■ Work request
Please return every line in the entries below with the word "also" in it.

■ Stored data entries
....

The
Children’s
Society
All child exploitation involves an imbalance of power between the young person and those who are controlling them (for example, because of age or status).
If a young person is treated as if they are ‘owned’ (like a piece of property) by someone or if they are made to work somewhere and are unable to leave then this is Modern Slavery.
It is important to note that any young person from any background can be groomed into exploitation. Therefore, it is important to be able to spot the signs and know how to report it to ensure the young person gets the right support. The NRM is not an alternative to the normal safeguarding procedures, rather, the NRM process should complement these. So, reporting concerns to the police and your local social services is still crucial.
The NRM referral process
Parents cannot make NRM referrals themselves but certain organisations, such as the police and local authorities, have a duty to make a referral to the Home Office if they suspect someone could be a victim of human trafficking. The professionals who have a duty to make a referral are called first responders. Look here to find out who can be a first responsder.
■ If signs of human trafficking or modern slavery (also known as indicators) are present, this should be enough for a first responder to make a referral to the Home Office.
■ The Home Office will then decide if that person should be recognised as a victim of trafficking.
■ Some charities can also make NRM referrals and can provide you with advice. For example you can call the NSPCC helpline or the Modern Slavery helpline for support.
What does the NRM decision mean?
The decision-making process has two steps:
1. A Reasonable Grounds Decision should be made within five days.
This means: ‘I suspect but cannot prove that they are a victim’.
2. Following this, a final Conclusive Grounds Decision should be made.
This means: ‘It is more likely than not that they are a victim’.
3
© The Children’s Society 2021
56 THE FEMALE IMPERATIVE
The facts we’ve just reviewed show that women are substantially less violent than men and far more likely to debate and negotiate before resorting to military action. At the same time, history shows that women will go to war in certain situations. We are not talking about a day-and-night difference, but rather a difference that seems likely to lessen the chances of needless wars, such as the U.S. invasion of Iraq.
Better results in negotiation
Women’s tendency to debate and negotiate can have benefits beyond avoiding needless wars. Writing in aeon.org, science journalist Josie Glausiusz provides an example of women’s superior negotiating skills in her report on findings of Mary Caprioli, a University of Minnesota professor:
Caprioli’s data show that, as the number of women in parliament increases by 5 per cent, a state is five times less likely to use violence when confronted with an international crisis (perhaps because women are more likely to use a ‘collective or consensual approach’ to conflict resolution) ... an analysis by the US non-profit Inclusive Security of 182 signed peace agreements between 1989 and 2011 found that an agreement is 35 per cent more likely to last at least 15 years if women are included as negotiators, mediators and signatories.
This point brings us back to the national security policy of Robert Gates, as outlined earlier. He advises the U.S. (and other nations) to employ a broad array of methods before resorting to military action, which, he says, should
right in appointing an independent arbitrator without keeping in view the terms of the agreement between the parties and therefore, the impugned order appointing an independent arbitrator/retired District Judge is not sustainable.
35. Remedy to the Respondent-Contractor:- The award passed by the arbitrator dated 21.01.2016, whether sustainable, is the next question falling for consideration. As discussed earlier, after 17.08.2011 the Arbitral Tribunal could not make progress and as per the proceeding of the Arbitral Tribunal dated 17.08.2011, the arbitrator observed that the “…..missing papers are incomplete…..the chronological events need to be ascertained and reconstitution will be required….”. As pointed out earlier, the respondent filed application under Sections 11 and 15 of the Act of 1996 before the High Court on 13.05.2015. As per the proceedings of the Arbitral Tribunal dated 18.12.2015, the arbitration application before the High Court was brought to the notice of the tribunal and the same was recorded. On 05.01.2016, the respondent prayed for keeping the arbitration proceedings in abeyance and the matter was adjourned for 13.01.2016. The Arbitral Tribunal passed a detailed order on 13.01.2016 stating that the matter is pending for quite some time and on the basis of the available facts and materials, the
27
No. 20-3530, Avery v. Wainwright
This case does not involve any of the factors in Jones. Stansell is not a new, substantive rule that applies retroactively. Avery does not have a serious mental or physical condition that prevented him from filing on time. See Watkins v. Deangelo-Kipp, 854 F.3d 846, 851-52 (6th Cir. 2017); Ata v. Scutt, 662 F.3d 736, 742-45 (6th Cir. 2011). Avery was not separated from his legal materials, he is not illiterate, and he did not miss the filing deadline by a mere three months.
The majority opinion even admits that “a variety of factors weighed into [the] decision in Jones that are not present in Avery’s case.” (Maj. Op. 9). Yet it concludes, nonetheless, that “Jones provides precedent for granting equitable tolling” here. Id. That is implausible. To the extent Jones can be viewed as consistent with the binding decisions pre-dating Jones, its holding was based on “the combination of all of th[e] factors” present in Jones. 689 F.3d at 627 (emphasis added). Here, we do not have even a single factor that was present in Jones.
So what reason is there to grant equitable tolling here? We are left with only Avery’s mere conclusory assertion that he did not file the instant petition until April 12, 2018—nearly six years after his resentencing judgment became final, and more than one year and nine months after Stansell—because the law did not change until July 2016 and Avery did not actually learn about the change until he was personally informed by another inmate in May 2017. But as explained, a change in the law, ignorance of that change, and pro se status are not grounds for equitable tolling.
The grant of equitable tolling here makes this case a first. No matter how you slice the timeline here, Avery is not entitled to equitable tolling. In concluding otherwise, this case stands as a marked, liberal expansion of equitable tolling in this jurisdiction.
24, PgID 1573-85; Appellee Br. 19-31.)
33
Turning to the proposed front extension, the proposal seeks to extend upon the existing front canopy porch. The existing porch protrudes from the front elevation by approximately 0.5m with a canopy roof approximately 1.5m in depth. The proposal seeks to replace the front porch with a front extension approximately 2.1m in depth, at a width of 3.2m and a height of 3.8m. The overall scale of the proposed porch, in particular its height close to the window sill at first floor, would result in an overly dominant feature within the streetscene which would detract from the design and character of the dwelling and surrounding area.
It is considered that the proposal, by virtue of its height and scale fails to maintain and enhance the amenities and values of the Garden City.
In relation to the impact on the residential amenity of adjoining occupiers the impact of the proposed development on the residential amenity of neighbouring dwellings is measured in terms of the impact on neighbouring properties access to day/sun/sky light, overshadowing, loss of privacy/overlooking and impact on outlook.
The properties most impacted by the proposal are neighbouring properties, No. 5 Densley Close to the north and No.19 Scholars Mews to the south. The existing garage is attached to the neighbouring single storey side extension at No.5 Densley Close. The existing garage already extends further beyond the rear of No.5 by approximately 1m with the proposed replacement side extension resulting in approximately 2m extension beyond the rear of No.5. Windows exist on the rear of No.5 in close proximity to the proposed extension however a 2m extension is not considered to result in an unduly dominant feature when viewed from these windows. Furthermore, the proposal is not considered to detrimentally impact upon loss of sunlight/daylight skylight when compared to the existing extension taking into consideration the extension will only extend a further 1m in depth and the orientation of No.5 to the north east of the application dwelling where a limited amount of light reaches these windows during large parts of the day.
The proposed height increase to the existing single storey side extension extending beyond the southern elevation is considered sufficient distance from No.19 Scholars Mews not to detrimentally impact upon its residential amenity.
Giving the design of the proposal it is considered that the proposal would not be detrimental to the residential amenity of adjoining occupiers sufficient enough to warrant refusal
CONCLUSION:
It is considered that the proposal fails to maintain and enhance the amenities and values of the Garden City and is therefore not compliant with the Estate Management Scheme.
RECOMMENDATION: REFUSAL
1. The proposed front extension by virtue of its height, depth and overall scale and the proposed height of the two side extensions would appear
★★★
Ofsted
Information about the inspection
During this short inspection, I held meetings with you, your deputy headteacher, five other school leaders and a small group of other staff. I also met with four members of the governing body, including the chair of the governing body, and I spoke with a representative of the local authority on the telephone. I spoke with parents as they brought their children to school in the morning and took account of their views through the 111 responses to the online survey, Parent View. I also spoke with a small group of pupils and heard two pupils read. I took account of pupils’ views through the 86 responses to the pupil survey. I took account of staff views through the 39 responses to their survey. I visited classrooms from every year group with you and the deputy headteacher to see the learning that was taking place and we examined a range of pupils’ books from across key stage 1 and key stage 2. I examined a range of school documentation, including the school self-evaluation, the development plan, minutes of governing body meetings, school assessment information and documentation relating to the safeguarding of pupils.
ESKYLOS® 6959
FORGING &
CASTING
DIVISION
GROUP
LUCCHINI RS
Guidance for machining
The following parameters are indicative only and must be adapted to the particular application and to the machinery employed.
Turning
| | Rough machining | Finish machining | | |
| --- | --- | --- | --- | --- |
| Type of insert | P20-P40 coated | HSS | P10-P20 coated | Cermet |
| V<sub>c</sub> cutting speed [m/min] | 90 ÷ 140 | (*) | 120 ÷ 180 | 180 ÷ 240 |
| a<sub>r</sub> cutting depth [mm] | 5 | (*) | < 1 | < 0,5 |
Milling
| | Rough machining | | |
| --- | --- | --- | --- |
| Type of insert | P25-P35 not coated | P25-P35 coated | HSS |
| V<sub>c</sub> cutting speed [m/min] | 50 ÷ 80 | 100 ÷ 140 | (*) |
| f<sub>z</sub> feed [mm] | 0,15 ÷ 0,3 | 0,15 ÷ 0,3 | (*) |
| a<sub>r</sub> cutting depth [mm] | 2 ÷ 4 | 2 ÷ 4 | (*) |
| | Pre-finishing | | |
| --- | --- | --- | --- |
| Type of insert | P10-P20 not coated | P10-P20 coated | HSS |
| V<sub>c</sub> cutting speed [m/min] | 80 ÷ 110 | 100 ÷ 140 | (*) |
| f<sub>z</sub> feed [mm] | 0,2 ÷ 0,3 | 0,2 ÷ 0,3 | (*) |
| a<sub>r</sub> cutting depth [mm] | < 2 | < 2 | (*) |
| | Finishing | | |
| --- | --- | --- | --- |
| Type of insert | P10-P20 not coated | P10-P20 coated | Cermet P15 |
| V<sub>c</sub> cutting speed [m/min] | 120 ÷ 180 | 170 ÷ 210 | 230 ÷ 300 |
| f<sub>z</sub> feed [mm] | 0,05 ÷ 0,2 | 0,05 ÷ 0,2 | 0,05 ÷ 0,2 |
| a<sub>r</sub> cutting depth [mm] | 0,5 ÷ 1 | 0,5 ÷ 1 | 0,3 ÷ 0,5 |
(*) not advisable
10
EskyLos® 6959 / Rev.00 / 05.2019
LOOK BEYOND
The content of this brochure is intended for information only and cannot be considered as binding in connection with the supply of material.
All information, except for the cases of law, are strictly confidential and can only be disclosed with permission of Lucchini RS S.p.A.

....

■ Answer to this task
■ If signs of human trafficking or modern slavery (also known as indicators) are present, this should be enough for a first responder to make a referral to the Home Office.
■ Some charities can also make NRM referrals and can provide you with advice. For example you can call the NSPCC helpline or the Modern Slavery helpline for support.
During this short inspection, I held meetings with you, your deputy headteacher, five other school leaders and a small group of other staff. I also met with four members of the governing body, including the chair of the governing body, and I spoke with a representative of the local authority on the telephone. I spoke with parents as they brought their children to school in the morning and took account of their views through the 111 responses to the online survey, Parent View. I also spoke with a small group of pupils and heard two pupils read. I took account of pupils’ views through the 86 responses to the pupil survey. I took account of staff views through the 39 responses to their survey. I visited classrooms from every year group with you and the deputy headteacher to see the learning that was taking place and we examined a range of pupils’ books from across key stage 1 and key stage 2. I examined a range of school documentation, including the school self-evaluation, the development plan, minutes of governing body meetings, school assessment information and documentation relating to the safeguarding of pupils.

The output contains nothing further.